Eines der Top-Reiseziele im Streckennetz ist auch in diesem Sommer Mallorca. Mehr als 50 000 Passagiere beförderte die Tui-Tochter in den ersten zwei Monaten auf die Baleareninsel und zurück. Kreta, die größte griechische Insel, landete mit etwa 41 000 Gästen auf Platz zwei. Den dritten Platz teilten sich Fuerteventura, Kos und Rhodos.

Sobald die Reisewarnungen für Ziele außerhalb der Europäischen Union fallen, etwa für Ägypten, Tunesien oder die Kapverdischen Inseln, will Tuifly die geplanten Verbindungen wieder aufnehmen. Die wieder geöffneten Touristenregionen in der Türkei sind seit dem Wochenende bei Tui wieder buchbar.
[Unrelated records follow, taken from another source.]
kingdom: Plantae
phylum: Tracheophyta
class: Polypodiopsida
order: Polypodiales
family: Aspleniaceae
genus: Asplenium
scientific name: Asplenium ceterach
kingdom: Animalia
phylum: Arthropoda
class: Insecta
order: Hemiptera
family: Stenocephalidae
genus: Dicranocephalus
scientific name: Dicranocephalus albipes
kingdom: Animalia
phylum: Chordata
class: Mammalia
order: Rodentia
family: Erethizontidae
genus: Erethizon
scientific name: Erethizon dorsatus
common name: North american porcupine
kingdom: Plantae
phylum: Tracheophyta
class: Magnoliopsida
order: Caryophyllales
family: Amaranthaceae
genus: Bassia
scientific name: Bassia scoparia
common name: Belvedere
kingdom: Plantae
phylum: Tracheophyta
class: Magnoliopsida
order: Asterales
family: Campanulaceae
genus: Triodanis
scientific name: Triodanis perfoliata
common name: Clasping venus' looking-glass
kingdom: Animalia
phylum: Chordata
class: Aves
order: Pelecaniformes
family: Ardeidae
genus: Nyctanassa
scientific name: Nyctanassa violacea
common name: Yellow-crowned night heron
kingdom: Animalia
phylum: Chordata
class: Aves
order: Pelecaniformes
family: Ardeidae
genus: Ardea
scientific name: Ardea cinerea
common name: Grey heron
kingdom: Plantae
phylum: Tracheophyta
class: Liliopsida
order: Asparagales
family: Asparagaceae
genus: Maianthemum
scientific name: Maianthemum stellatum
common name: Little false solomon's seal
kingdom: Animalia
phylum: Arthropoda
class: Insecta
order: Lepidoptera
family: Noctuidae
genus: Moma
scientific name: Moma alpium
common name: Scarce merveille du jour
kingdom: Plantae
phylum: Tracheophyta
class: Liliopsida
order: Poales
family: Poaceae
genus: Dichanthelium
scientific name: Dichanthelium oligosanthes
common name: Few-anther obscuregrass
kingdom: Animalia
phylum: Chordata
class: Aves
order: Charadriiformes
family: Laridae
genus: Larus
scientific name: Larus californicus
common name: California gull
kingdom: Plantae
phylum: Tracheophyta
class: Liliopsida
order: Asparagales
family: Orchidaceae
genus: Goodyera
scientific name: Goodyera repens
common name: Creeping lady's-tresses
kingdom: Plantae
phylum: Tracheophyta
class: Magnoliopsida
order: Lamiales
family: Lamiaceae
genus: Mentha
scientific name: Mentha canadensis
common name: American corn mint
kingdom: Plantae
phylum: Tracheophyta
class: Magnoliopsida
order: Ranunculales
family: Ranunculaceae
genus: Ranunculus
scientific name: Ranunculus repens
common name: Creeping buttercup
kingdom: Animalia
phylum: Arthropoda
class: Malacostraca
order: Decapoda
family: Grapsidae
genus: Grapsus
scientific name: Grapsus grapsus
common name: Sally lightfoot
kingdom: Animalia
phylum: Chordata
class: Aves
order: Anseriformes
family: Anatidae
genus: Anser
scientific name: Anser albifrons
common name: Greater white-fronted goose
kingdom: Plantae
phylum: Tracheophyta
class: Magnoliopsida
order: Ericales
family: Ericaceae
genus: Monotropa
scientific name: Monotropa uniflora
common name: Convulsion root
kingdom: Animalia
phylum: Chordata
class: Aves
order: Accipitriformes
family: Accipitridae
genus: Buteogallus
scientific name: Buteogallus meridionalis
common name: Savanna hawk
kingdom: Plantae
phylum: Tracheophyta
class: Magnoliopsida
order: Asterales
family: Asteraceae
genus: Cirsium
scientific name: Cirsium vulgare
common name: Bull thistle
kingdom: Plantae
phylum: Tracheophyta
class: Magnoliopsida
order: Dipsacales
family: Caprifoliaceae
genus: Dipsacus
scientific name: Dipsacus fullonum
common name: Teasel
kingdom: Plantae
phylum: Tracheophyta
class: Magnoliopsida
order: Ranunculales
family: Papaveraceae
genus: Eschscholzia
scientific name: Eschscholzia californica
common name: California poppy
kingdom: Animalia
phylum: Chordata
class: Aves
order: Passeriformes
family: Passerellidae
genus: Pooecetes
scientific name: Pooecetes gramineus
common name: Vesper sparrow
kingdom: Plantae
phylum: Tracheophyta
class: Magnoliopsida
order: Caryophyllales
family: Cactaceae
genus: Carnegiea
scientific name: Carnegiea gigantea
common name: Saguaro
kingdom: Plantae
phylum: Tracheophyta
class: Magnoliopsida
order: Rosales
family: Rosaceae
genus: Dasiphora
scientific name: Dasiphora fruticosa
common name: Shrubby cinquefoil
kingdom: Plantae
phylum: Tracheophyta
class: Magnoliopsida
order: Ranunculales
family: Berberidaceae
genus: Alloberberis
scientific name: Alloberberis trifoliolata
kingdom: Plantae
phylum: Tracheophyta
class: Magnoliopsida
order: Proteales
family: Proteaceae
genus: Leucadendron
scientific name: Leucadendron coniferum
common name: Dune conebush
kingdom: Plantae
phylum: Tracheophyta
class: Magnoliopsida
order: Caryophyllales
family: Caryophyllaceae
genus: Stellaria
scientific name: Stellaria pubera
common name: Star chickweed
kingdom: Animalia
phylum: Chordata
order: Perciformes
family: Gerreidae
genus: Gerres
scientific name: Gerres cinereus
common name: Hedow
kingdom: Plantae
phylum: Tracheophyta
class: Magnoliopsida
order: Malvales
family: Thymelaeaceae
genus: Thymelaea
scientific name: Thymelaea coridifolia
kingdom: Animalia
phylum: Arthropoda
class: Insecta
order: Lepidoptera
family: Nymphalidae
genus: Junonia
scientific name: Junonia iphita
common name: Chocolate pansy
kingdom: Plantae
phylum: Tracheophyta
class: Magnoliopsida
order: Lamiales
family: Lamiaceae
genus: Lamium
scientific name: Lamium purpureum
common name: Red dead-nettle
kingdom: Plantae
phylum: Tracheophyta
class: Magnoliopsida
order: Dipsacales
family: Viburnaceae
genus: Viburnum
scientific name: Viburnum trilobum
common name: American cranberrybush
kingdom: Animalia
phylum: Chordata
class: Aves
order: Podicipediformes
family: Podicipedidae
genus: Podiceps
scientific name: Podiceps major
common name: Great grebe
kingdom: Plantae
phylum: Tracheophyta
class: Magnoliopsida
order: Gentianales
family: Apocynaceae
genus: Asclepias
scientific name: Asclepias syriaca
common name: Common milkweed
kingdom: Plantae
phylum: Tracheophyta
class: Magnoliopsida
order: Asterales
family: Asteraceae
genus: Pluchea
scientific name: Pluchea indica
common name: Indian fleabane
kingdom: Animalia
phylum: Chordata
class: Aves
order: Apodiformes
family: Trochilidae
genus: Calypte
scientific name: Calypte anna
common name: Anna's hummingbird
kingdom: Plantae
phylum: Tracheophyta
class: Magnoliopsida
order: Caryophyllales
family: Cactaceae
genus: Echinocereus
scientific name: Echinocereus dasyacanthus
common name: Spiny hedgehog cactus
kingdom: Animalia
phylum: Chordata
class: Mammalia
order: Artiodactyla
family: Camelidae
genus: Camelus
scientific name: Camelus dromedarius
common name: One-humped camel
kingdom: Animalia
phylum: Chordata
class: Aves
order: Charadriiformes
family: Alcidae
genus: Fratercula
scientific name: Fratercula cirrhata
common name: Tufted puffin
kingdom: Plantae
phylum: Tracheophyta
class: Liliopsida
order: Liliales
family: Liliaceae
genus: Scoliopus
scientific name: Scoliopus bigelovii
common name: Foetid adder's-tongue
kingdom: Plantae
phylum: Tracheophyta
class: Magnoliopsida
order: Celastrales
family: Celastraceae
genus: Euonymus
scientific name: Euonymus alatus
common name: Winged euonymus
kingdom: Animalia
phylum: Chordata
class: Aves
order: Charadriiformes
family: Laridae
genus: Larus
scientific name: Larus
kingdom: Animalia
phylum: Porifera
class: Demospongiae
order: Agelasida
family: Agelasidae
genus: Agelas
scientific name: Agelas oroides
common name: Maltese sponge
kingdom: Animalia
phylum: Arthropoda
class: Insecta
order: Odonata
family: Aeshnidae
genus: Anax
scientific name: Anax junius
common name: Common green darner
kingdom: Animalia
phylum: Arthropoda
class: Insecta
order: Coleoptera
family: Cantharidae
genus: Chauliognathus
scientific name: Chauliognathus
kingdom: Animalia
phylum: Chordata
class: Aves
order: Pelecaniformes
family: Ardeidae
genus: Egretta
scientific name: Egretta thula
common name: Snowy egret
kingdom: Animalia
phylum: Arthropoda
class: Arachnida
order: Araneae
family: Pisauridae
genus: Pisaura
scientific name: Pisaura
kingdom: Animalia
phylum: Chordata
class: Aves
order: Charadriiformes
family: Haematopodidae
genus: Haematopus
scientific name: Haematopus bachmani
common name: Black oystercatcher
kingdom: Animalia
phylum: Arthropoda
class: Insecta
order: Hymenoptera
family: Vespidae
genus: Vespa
9.44 Uhr: Die aktuellen Zahlen für Niedersachsen

In Niedersachsen gibt es aktuell 14.927 bestätigte Corona-Fälle. Das sind 32 mehr als im Vergleich zum Vortag. Auch in unserer Region hat es einige Neuinfektionen gegeben.

Ein Überblick:

  • Braunschweig: 365 (+2)
  • gifhorn: 172
  • Goslar: 273
  • Region Hannover: 2995 (+6)
  • Helmstedt: 143
  • Hildeshim: 454
  • Peine: 182 (+2)
  • Salzgitter: 172 (+1)
  • Wolfenbüttel: 201
  • Wolfsburg: 284

Samstag, 8. August

12.42 Uhr: Test-Pflicht am Flughafen – Hunderte lassen sich testen

Mit Beginn der Corona-Testpflicht für Rückkehrer aus internationalen Risikogebieten haben sich am Samstag Hunderte Menschen am Flughafen Hannover testen lassen. Vor dem Testzentrum der Johanniter-Unfall-Hilfe (JUH) bildeten sich am Mittag längere Schlangen, wie eine Sprecherin des Landesverbands Niedersachsen/Bremen mitteilte.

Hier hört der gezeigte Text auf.